You then drive away feeling more than a little ridiculous, with that infernal noise inevitably returning soon afterwards.

There are more mysteries in the field (sorry) of gardening than I’d care to consider, but there is one, involving the omnipresent coconut tree, that has only been solved for me in recent years. I could never work out why the base of a coconut tree often has the start of its roots above ground.

The answer to this question became apparent after I conducted a small experiment in my front garden a few years ago. I claimed a couple of coconuts that had fallen from a nearby fully-grown tree, and dug a hole for one and put the other on top of the ground.

With nothing more than water, both grew, but the difference was that the roots of the tree that appeared from the buried coconut were below ground and a lot neater; the one that started off above ground had six inches to go down first, which is where those weird, bicycle spoke roots appear from. That’s the way they grow in the wild, of course – mystery solved. Obvious when you think about it.

This plant probably best symbolizes tropical spots such as Phuket. Picture a beach anywhere in the world, and what’s drooping majestically over it? A coconut palm.

In the race to develop the island, build bigger and more palatial hotels and to construct more holiday homes for our visitors, what’s the first thing to go? The trees that have happily sat there for years making the island look like a tropical paradise – precisely why we came here in the first place.

It’s a serious shame, but everyone here can help redress the balance by planting a coconut palm in their own yards. It can be anywhere to be honest, in your own garden, the unattended garden next door, or even in the corner of your landlord’s garden – I’m sure he won’t mind.

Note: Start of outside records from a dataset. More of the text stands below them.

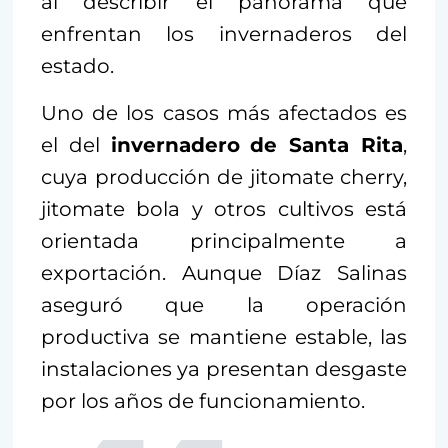
al describir el panorama que
enfrentan los invernaderos del
estado.
Uno de los casos más afectados es
el del
invernadero
de Santa Rita
,
cuya producción de jitomate cherry,
jitomate bola y otros cultivos está
orientada principalmente a
exportación. Aunque Díaz Salinas
aseguró que la operación
productiva se mantiene estable, las
instalaciones ya presentan desgaste
por los años de funcionamiento.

It’s not exactly a complicated process – here are some instructions:

1. Go outside.
2. Find the nearest coconut that has fallen from the nearest tree.
3. Shake it and make sure it makes a swishing sound.
4. Take it home.
5. Put it on a wall or in a corner on the floor – it doesn’t really matter.
6. Do absolutely nothing.
7. Wait for a shoot to appear, which will rise naturally skyward.
8. Wait a bit longer, and another shoot will start to grow downwards.
9. Put it in a hole in the soil. If you can’t be bothered with the exertion of digging a hole, then don’t. Just leave it on the ground. It’ll grow anyway.
10. Have a beer. You’ve earned it.
11. Water it (the coconut, not the beer).
12. Keep watering it (if you can summon the energy).
13. Wait.
14. You’ve got a coconut tree.

There isn’t anything more to it. The hardest thing you’ll need to do is walk out of your front gate, bend over (watch your back – you don’t want to over-exert yourself) and pick up a coconut. Those with heart conditions should obviously consult their doctors before undertaking strenuous activity, so perhaps this part of the process should be delegated.

Long-term, your biggest consideration won’t be the maintenance of the coconut palm, as it pretty much looks after itself. The main problem will be where the coconuts will fall if they’re not regularly harvested. How many cars, buildings and Phuket residents have sustained serious damage from falling coconuts over the years? Countless.

Full sun? No problem. Sandy soil, or soil lacking the nutrients for most normal plants to grow? No problem. High winds? These will survive a hurricane, and still come out smiling.

Plant a coconut tree for yourself. Sorry if I sound like one of those really bad DIY TV programs, but Phuket will look all the better for it.

You’ll probably have to stock up your fridge with beer though, as you’ll have plenty of spare time. No mystery there.